WOLL: Im Gelände werden Wege bei Regen oft rutschig. Wie bewege ich mich auf solchen Waldwegen?
Kleine Schritte machen! Ich habe mir angewöhnt, schräg zu gehen, das heißt aber nicht, einfach nur den Fuß schräg zum Hang zu setzen, sondern quasi im Zickzack runtergehen. Und wenn man gerade herunter gehen muss, muss man auch den Fuß gerade aufsetzen, sonst greift die Sohle nicht richtig. Ich habe einen Wanderstock, der mindestens so lang ist, wie ich groß bin. Damit kann man sich hervorragend abstützen.
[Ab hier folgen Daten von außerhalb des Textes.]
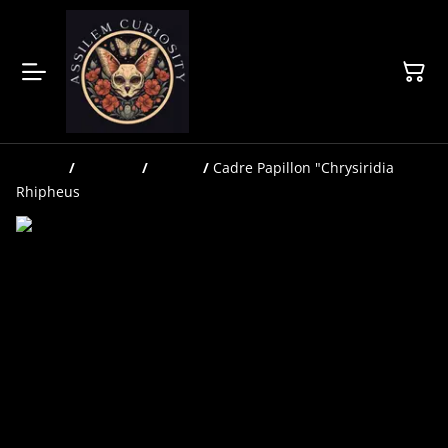
Accueil
/
Produits
/
Cadres
/
Cadre Papillon "Chrysiridia
Rhipheus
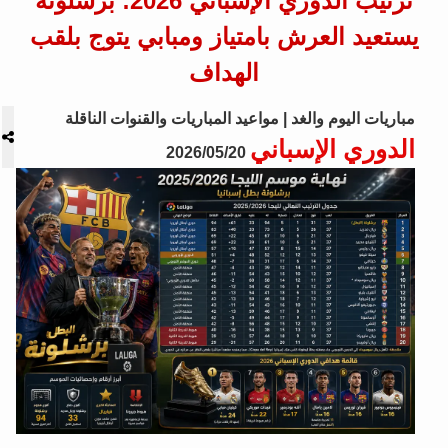
ترتيب الدوري الإسباني 2026: برشلونة
يستعيد العرش بامتياز ومبابي يتوج بلقب
الهداف
مباريات اليوم والغد | مواعيد المباريات والقنوات الناقلة
الدوري الإسباني
2026/05/20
Wenn man mit mehreren Leuten unterwegs ist, unbedingt Abstand halten, nicht zu nah aufeinanderhängen! Sonst gibt es einen Dominoeffekt. Den Blick immer nach vorne richten, gerade wenn man über Holzstege oder Stufen geht, weil die bei Nässe glatt sein können. Alles aus Holz ist glatt. Am besten achtet man darauf, nicht auf Wurzeln, am Boden liegende Äste oder anderes Holz zu treten – und wenn es sich nicht vermeiden lässt, dann nur ganz vorsichtig.
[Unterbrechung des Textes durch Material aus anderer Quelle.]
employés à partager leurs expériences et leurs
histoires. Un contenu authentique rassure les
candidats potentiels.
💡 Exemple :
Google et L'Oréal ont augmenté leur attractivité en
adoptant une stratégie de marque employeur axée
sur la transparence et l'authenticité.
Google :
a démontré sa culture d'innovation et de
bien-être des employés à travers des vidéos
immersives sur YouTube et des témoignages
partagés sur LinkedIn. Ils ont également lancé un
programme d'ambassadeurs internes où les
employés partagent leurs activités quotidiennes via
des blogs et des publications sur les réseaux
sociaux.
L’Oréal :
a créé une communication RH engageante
WOLL: Gibt es Verhaltensregeln im Wald, die ich beachten muss?
Rücksicht auf das Wild ist ein wichtiger Punkt: Wanderer sollten immer auf den Wegen bleiben, anstatt quer durch den Bestand zu gehen. Im Herbst gibt es viele Drückjagden, da wird natürlich penibel darauf geachtet, dass die Hauptwanderwege abgesperrt sind. Diese Sperrungen muss man respektieren, sonst droht Lebensgefahr! Das gleiche gilt bei Waldarbeiten – gerade wegen der Borkenkäferplage. Bei Gewitter sollte man den Wald ganz schnell verlassen. Im Winter kommt das bei uns aber nur ganz, ganz selten vor.

Wer die richtige Garderobe trägt und etwas Rücksicht auf die Natur nimmt, wird bei Regen im Wald tolle Eindrücke sammeln und es richtig genießen können.

Dieser Beitrag erschien in der Winterausgabe 2020 des WOLL-Magazins Schmallenberg-Eslohe. Das WOLL-Magazin könnt ihr im Zeitschriftenstand oder im WOLL-Onlineshop https://woll-onlineshop.de/woll-magazin/ erhalten.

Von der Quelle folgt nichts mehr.